Как видно, размышление Е. Герцык о путях святых выливается в призыв к свободе исканий, в мысль об уникальности духовного пути каждого человека. Церковь с ее тайной и учением при этом выступает лишь как один из множества источников истины (наряду с «древней мудростью», мирскими поэзией и наукой и т. д.), – авторитетный, быть может, но никак не единственный. Вообще Церковь в трактате представлена как некая великая духовная реальность, ныне мало-помалу, но неуклонно, неотвратимо уходящая от человечества, погружаясь в неизреченное – немую тайну. «Помедли, помедли, закатный день! Продлись, продлись, очарованье», – пытается автор тютчевскими стихами задержать заход церковного солнца, отстранить тьму, которая все плотнее окутывает Церковь. Кажется, зримыми в этой исчезающей великой «иконе» для Евгении остаются одни лишь лица любимых святых. И она призывает взращивать «умение вглядываться в нерасторжимую полноту просветленной личности»[1043]
, дабы, постигнув закономерность духовного возрастания, приблизиться затем к тайне собственного призвания. Именно такова задача и автора трактата: свой дар постижения чужой души в ее явленности она применяет в нем для феноменологического описания образов и судеб христианских святых.Литературоведение
Евгения Герцык – автор единственного достаточно крупного литературоведческого труда: это опять-таки трактат об американском романтике Эдгаре По
(1809–1849). Над ним Евгения работала в Судаке – по-видимому, в самом начале 1920-х гг. Завершив, надо полагать, свои агиографические штудии, она погрузилась в творчество того, о ком заявила: «Впрямь, страшный он писатель» [1044]. Любовное созерцание образов святых – и острый интерес к «пучинам сатанинским», разверзающимся в мире, созданном По: здесь загадка феномена и самой Евгении Герцык. Вновь перед нами характерная идейная ситуация Серебряного века – познавательная устремленность равно в «верхнюю» и в «нижнюю» бездны, бесстрашное испытание областей запретных, – одним словом, ницшеанский порыв «по ту сторону добра и зла». Позднее мы убедимся, что, созданные почти одновременно, два трактата Е. Герцык («О путях» и «Эдгар По») вместе образуют своеобразный диптих и требуют параллельного осмысления. Словно два наведенных друг на друга зеркала, трактаты как бы обмениваются своими смыслами, будучи посвящены: один – путям высшего добра, другой – инфернальным путям зла. При этом традиционные «добро» и «зло» в авторских оценках незаметно трансформируются в свою противоположность: добро выступает под маской зла, приближающегося порой к грани преступления, и зло, в целостном контексте человеческой жизни, совершается «во имя Духа, – подлинно во имя Бога» (с. 716). В результате представления о «путях добра» и «путях зла» если и не нивелируются окончательно, то в тенденции все же оказывается, что речь идет просто о различных путях людей к Богу. Мережковщина? – Несомненно! Однако в «манихейском» воззрении, демонстрируемом «диптихом», присутствуют и другие влияния. – Но начнем все же обсуждение трактата об Эдгаре По.В одном из примечаний к трактату Е. Герцык двумя словами характеризует методологию своего литературоведения. Ее целью является постижение идей писателя, причем, замечает она, «под идеями По я не разумею тех идей произведения, которые, как содержание его, противостоят его форме. Для меня форма и содержание нераздельны» (с. 795). Но нераздельное единство формы и содержания в литературоведении XX в. обозначается термином «поэтика».
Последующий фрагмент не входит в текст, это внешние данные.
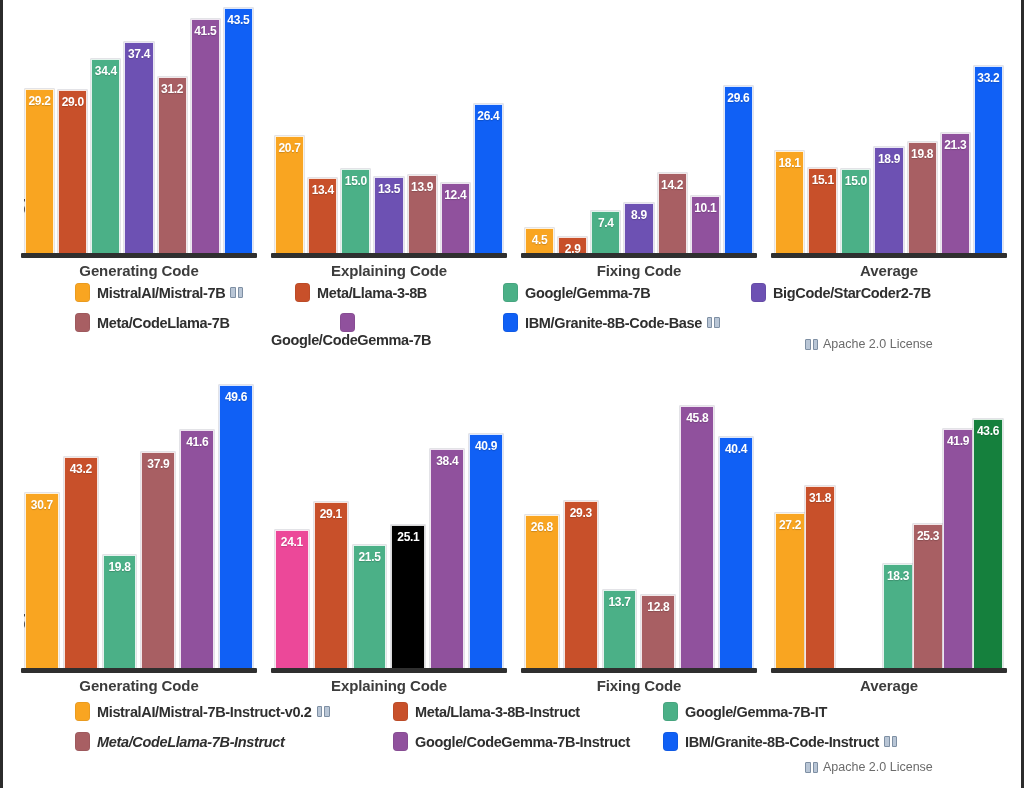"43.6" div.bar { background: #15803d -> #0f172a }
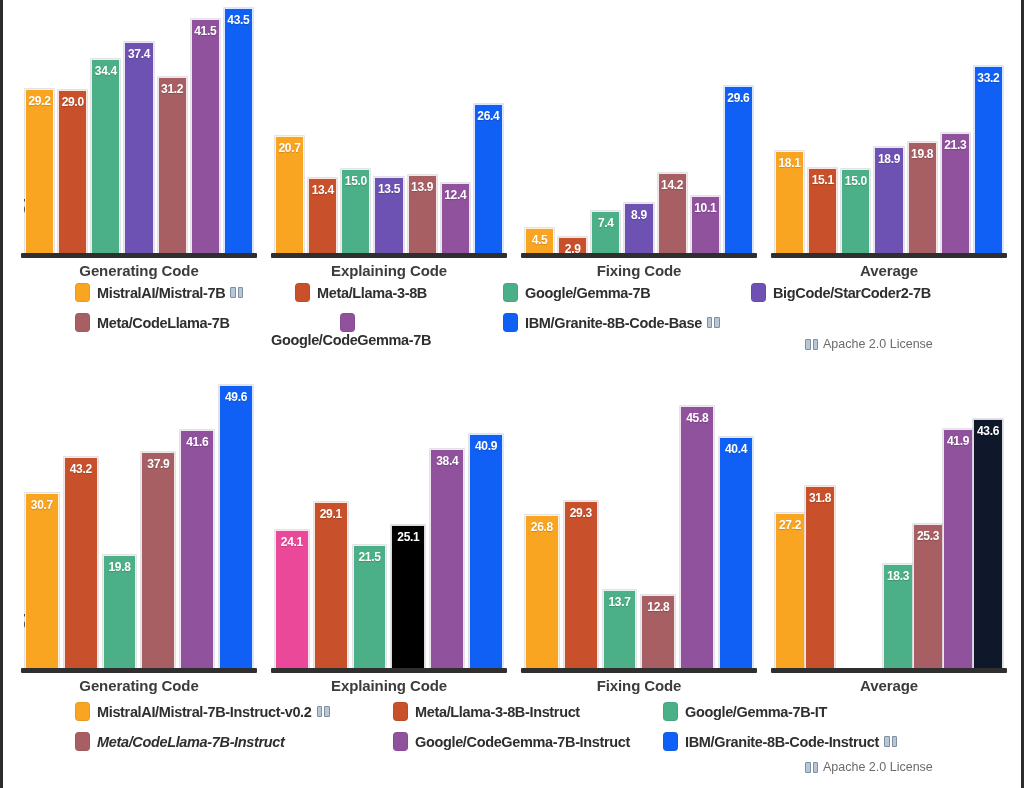"43.2" span.vlabel { text: 43.2 -> 47.2 }
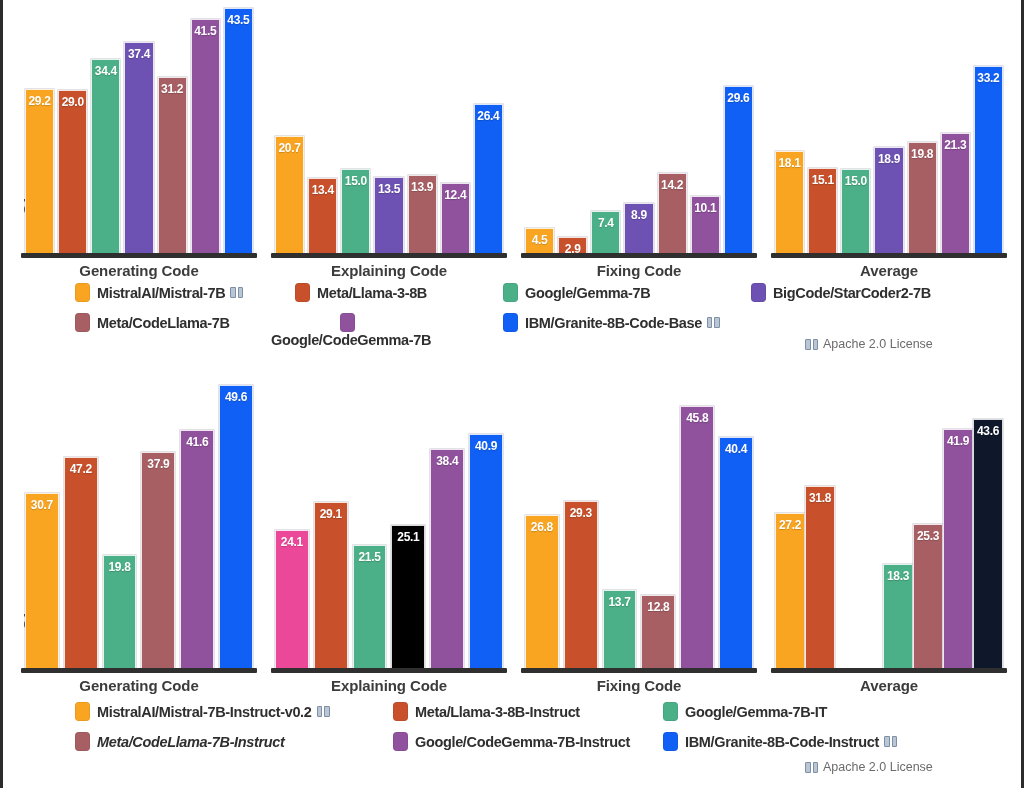"25.1" div.bar { background: #000000 -> #7f1d1d }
Таковы многочисленные яркие труды русских ученых – от «Поэтики древнерусской литературы» (Д. Лихачев) до «Поэтик» Достоевского и Чехова (М. Бахтин, А. Чудаков). – Итак, труд Е. Герцык мог бы также иметь название «Поэтика Эдгара По». Однако с данным понятием у Е. Герцык связан весьма специфический смысл. Форма и содержание произведений По, уточняет она, рассматриваются в трактате «как явления духа, а не как явления порядка чисто художественного» (там же). Под «духом» здесь понимается дух По-человека, – так что в конечном счете исследовательницу опять-таки занимает По как личность, явленная, манифестирующая себя в своих текстах, – или же «духовная судьба По», как сказано в другом месте трактата (с. 701). Перед нами очередная «глава» феноменологии человека, собственной гуманитарной дисциплины Евгении Герцык, на этот раз представленная в модусе литературоведения. Если поэтика есть единство формы и содержания, то в понимании Е. Герцык содержанием рассказов и стихотворений По служит сама его сокровенная внутренняя жизнь, раскрывающаяся в творчестве. Человек в данном трактате истолкован как явленная не до конца, таинственная глубина: американский романтик в глазах Евгении Герцык – «странный образ, покрытый некоторой тайной» (с. 695).